How To Clean A Troublesome Waste Oil Burner, is something anyone who has one is going to eventually have to know. They are in need of constant maintenance and if you can keep them in good working order, then you may be able to save a bundle on a serviceman.
First and foremost you must be familiar with the operational functions of the unit. The workings of the system are basically pretty simple. Starting at the oil supply/tank. The oil is piped out to the pump which is usually located near the source of fuel. This oil pump pulls oil out of the tank and pressurizes the outline to the burner.
Between the pump and the tank will be a filter and a vacuum guage to let you know when the filter needs changing. Keeping up to date on this guage and replacing the filter when needed will reduce annoying outages due to loss of prime and fuel starvation.
After leaving the pump the oil is pumped into the outline and goes into a pre heater to thin the oil for combustion. This heater is usually a cylindrical shape and will be installed in line somewhere near the burner.
This pre heater is a very important component to this type of system as the oil used is very thick and must be heated to 165 degrees and then forced out a nozzle along with compressed air which turns the oil into a mist.
Waste oil burners are also equipped with an air compressor which performs this vaporizing process. This compressor will be located at the burner and it will have vinyl or rubber lines that lead into the burner tube going forward to the nozzle.
Along the way there will be a check valve to prevent oil from falling back into the tank when the system is off or in standby. There is also a secondary relief line that will allow extra pressure to be returned back into the tank. This has a regulator in line that will keep the oil to the burner at a steady pressure.
When servicing an oil burner of this type, start by changing the filter and then move on to the burner. This must be completely disassembled to clean every part that is within the oil piping system. All lines should be cleaned with pipe cleaners and fittings should be sprayed out with brake or carburetor cleaner. All scale and oil residue should be removed to be sure there are no obstructions in each piece.
The heater should be disassembled and it must be cleaned to the point it looks brand new. Clogged heaters are the cause of most system failures. The heated oil builds up within the units and then they get clogged over time. This is also a point of maintenance that many servicemen will overlook so it can be several seasons since this part has been cleaned.
A new nozzle of proper size and angle should be installed. See the manual or the rating plate on the appliance for the correct nozzle. Some have a stamp on the nozzle itself with this information. Nozzle failure will leave you out in the cold. It is always recommended to have an extra nozzle on hand.
Check all rubber air lines from the compressor for cracks or loose connections. If there is any deterioration showing, replace the lines. Check to make sure the hoses are all secure at the nozzle and at the compressor itself. If your compressor has an oil port lubricate as needed.
Cleaning the appliance itself should also be done when servicing heating equipment. This will require you to clean the boiler or furnace of any ash in the combustion chamber and flues. The entire system should be brushed clean of all residual ash and sludge.

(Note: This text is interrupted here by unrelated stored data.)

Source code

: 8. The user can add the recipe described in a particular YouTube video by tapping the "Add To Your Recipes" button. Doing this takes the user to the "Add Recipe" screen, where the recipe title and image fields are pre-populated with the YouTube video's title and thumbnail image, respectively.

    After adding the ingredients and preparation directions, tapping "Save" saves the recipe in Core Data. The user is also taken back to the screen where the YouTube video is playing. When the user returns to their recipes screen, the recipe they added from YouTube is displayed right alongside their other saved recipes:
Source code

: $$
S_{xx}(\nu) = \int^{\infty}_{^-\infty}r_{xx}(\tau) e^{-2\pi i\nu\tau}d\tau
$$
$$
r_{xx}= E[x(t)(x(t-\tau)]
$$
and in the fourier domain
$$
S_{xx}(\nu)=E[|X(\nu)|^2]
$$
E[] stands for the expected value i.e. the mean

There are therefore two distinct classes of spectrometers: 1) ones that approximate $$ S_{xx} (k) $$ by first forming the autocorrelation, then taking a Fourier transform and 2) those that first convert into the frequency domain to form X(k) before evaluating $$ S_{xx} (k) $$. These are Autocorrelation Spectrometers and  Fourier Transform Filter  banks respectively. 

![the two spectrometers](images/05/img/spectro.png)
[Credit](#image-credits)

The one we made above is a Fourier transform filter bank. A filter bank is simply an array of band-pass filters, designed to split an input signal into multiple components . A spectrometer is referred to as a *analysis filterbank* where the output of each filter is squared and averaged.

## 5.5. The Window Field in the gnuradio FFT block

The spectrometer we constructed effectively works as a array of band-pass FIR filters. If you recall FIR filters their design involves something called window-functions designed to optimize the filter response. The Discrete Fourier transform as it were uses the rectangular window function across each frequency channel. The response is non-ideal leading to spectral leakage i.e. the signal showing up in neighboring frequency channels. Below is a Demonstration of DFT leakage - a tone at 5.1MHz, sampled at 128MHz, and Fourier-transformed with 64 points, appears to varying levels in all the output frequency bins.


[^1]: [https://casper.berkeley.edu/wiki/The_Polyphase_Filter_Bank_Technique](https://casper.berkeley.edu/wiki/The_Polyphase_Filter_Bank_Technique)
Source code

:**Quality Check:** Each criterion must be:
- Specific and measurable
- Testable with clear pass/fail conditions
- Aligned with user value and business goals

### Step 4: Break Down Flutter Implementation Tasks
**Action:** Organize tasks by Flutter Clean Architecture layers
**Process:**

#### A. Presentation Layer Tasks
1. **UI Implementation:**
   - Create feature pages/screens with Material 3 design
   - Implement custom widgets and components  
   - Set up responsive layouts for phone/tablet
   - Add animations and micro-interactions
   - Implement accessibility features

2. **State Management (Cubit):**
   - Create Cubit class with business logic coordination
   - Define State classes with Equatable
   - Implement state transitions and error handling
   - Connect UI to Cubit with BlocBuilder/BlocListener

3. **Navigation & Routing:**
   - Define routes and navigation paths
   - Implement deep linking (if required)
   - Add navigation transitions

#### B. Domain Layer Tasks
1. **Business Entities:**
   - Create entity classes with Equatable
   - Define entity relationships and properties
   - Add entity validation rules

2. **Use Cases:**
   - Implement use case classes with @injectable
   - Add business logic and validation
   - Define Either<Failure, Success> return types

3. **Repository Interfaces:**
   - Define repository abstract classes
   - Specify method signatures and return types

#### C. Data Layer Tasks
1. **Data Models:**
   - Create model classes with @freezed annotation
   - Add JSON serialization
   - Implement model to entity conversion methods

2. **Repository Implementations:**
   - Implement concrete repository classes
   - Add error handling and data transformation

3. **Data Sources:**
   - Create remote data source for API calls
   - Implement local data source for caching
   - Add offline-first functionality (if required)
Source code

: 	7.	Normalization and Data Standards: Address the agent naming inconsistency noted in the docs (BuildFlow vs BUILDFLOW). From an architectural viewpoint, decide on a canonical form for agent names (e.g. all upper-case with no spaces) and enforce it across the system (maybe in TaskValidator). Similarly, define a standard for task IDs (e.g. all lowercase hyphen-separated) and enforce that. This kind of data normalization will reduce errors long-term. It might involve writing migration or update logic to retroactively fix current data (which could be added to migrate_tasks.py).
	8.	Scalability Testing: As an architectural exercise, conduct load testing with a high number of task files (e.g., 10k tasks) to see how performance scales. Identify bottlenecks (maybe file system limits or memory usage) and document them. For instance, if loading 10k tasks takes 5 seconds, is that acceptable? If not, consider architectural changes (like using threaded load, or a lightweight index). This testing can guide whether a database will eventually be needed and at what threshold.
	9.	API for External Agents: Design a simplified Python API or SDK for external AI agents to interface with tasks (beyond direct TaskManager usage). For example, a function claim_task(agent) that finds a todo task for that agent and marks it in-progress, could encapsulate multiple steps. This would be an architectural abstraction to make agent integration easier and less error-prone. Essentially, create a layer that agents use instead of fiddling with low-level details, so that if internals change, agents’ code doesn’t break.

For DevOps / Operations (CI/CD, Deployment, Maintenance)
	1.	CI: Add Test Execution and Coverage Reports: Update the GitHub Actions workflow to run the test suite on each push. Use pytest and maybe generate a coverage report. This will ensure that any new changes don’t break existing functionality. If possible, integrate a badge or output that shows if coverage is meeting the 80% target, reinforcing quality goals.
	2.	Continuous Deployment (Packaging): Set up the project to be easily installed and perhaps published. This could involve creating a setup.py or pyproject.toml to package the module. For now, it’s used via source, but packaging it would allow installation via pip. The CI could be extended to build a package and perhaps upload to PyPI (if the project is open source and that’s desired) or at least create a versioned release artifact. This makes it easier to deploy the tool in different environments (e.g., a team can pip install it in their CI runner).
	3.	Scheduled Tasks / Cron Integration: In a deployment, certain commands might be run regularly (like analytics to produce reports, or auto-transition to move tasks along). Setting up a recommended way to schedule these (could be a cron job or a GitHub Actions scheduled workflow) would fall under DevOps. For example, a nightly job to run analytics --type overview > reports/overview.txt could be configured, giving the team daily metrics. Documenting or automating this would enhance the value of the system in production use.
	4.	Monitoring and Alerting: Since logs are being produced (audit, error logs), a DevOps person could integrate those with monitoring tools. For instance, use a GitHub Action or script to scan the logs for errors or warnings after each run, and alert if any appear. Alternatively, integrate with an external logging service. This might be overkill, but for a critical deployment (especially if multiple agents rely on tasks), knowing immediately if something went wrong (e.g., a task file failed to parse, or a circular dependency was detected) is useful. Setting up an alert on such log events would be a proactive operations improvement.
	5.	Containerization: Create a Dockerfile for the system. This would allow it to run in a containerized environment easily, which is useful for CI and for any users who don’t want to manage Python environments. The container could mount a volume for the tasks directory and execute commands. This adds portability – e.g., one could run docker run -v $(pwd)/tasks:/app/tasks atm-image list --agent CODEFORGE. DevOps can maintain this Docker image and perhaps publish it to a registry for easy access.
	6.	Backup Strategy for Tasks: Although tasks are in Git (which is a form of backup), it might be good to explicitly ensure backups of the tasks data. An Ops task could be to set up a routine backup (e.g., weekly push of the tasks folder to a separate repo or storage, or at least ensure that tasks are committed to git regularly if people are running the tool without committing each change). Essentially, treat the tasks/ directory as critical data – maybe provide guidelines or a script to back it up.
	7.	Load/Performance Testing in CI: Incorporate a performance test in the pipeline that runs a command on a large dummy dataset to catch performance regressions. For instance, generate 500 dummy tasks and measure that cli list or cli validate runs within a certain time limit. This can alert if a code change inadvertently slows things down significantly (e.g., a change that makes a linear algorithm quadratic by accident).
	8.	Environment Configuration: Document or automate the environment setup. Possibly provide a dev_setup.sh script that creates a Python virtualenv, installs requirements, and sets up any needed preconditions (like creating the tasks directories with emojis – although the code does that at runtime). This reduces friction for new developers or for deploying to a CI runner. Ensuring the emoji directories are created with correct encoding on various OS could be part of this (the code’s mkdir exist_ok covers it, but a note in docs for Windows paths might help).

All appliances will differ and you should refer to your owners maintenance manual for this operation. Cleanings should be performed once a year and usually it's done right before the heating season to make sure your ready for extreme conditions.
Once we have cleaned the entire oil supply system, then we can reassemble the parts in the reverse order as they came apart. Take care to use a good pipe sealant or pipe dope on all threaded parts. Do not use teflon tape on an oil system of this type as the nozzle is very small and a piece of tape can get into the piping and clog the port.
After the system is back together you will need to prime the oil pump. This is an article that will explain that process. Bleed your oil pump I've set that link to open in a new window so you can finish this article.
Actually we are done just clean up any oil spilled during this cleaning operation and after you've bled the air from the system you are ready to put the whole deal back in business.
Todays waste oil systems have come a long way we have reduced carbon output a lot from earlier models. This is a green way to get rid of used motor oil which is a hazard in liquid form. In a world looking at every green way there is to help with the envirement, waste oile heaters are catching on again.
Now that you have finished reading How To Clean A Troublesome Waste Oil Burner, you should have a good idea where to begin. It's all in the cleaning, If you'd like to stay warm.